La più originale di queste truffe al contribuente americano è stata il rapporto speciale con Israele, che ha determinato l’inedito storico di una superpotenza che antepone gli interessi di un paese straniero ai propri, e persino la sicurezza di un paese straniero alla propria. Come è noto,
la principale lobby pro-israeliana che opera a Washington è l’AIPAC (American Israel Public Affairs Committee). La sua principale attività consiste nel “convincere” i congressmen ed i senatori statunitensi a stanziare fondi pubblici per sostenere Israele.
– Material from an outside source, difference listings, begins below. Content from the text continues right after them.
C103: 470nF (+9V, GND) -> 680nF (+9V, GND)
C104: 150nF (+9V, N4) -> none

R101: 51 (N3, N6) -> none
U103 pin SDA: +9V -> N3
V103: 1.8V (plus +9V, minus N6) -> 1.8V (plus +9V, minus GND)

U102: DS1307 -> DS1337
L’AIPAC lavora talmente bene che mamma Washington dichiara sfacciatamente di essere più affezionata ai cittadini israeliani che ai propri figli, e trasforma il contribuente americano in una vacca da mungere per tenere in vita artificialmente un paese che altrimenti non ce la farebbe a sopravvivere autonomamente. Il cialtrone Trump, quello dello slogan “America first”, si era fatto eleggere con i voti degli evangelici (antisemiti ma ultra sionisti) che sostengono Israele e collaborano con l’AIPAC, perciò anche lui si atteneva allo
schema “Israel first”. Ciò a conferma del fatto che ogni cambiamento dello zimbello della Casa Bianca lascia il tempo che trova.
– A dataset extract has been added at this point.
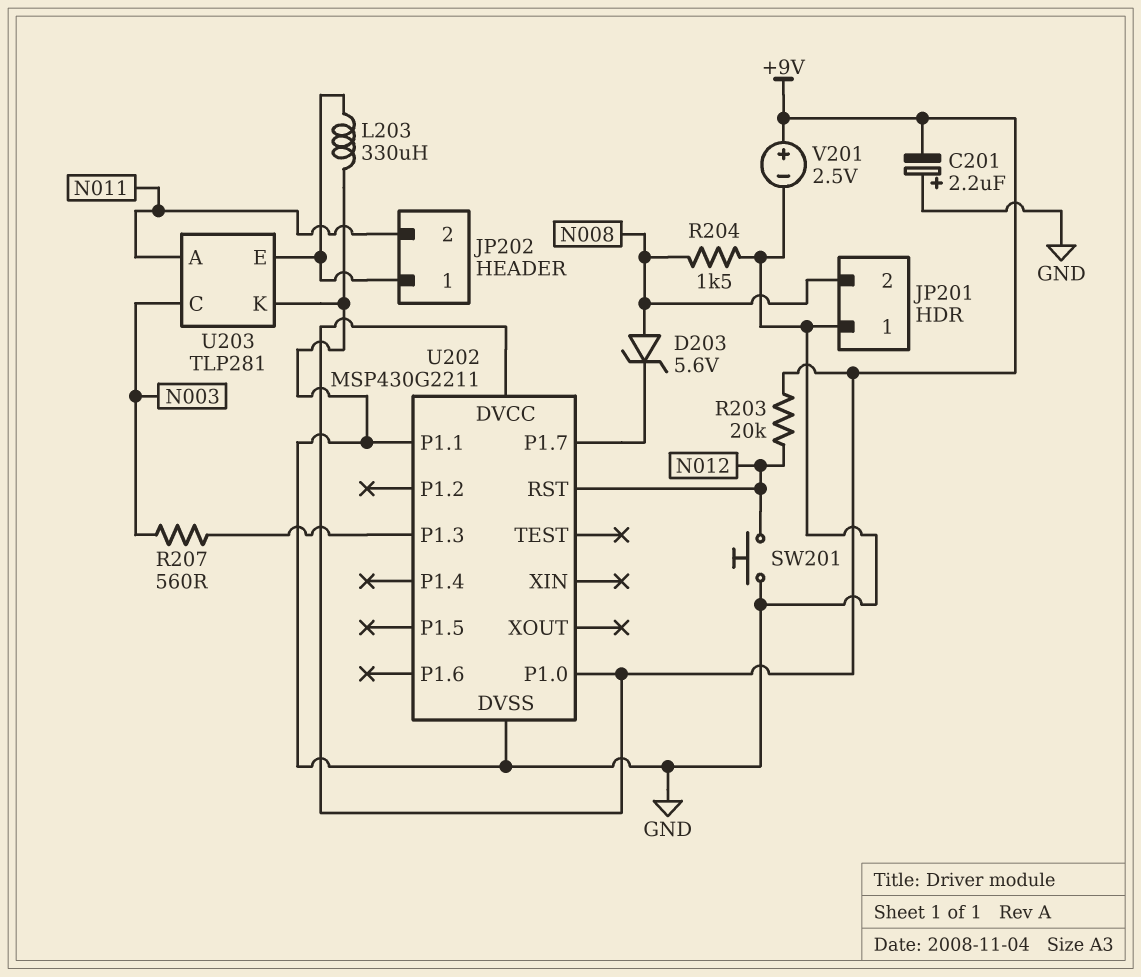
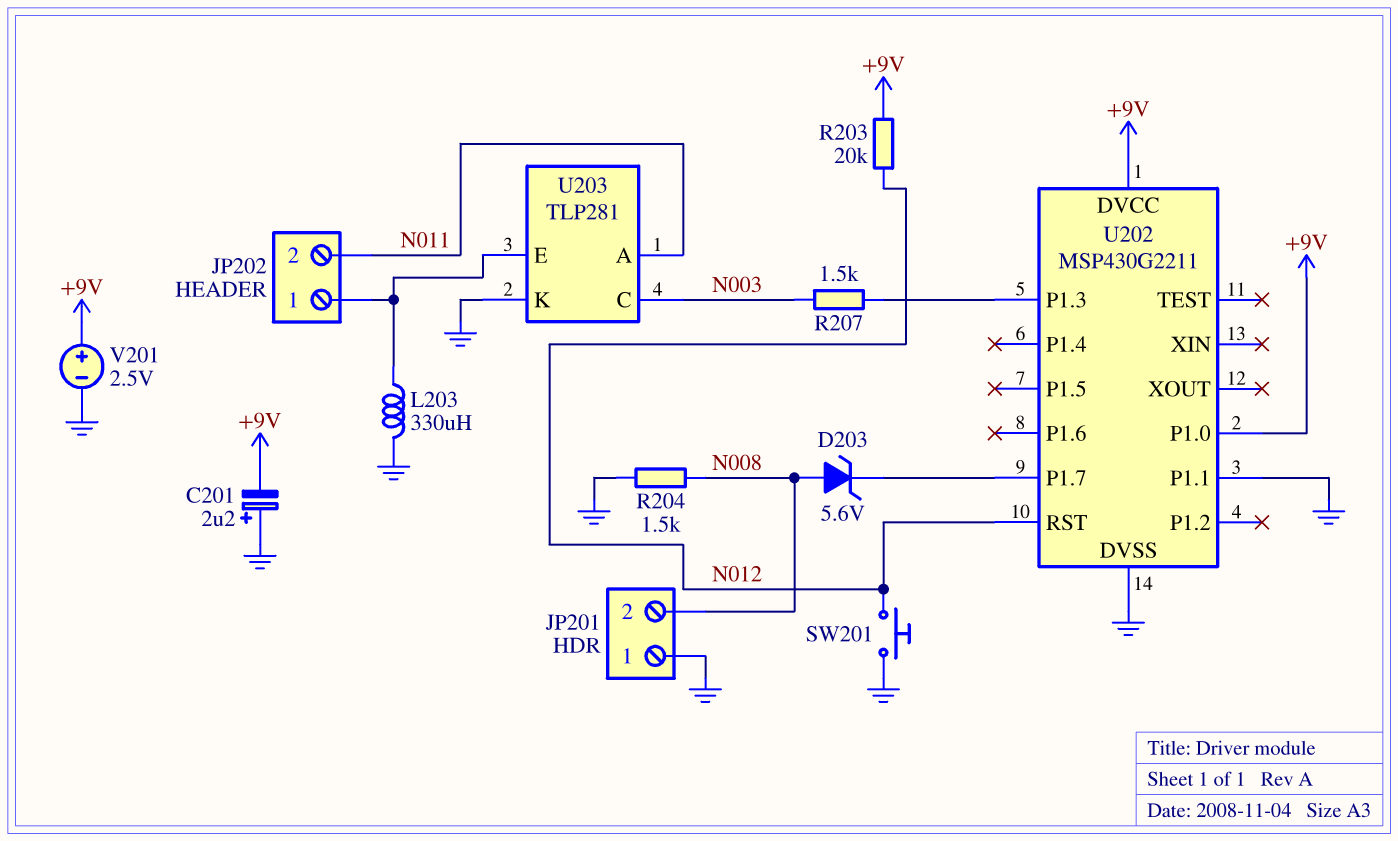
R207: 560 (N003, U202/P1.3) -> 1.5k (N003, U202/P1.3)

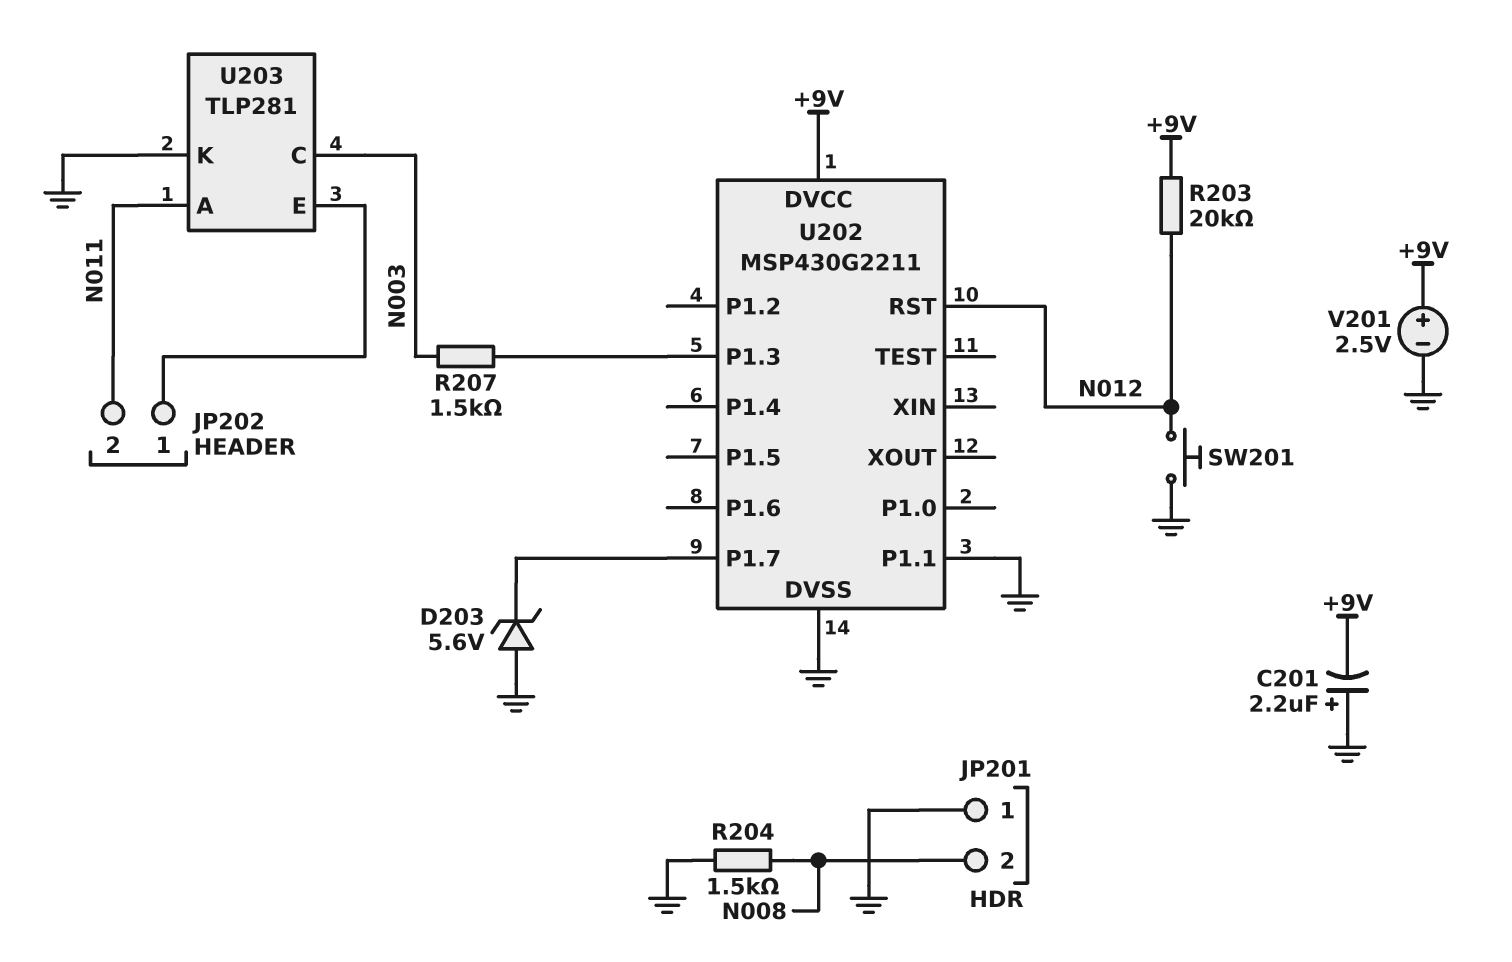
D203: zener 5.6V (A N008, K U202/P1.7) -> zener 5.6V (A GND, K U202/P1.7)
L203: 330uH (GND, JP202/1) -> none
U202 pin P1.0: +9V -> none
Che gli oligarchi di Washington se ne sbattano dei cittadini americani è assolutamente credibile, mentre invece lo è molto meno questa appassionata premura per le sorti di Israele; infatti ci sono vari indizi che fanno capire che non è amore disinteressato. La stessa AIPAC, con altre organizzazioni che le fanno da contorno, si incarica di organizzare e pagare, attraverso la raccolta di ”donazioni”, dei
viaggi “educativi” in Israele per i congressmen americani che hanno votato per stanziare i fondi. La motivazione ufficiale è che in tal modo i parlamentari potranno crescere moralmente ed intellettualmente grazie al contatto diretto col paradiso israeliano, per poi, come Marco Polo, illustrare nei loro discorsi le mirabilie che hanno visto e appreso in quei viaggi di istruzione. Qualcuno potrebbe chiedersi il motivo per cui è necessario ai congressmen disturbarsi ad andare fino in Israele o in Ucraina a riscuotere direttamente il cash, invece di farsi pagare con criptovalute, oppure col solito conto numerato in qualche banca di paradisi fiscali, come fanno da anni i trafficanti di droga. In questo caso però non si tratta di denaro “dark”, di provenienza illegale, che va ad un’altra destinazione illegale, per essere poi investito alla luce del sole dopo una serie di lavaggi. Qui si tratta di riciclare denaro pubblico e trasparente, contabilizzato in bilanci ufficiali, che deve essere illegalizzato e oscurato in modo da rimandarne clandestinamente una parte al legislatore che ha votato per stanziarlo, il quale si incarica lui di riciclare il cash. La transazione in contanti è ancora l’unico sistema per cancellare ogni traccia della fonte pubblica del denaro, per cui vedremo ancora tanti viaggi a Kiev ed Tel Aviv.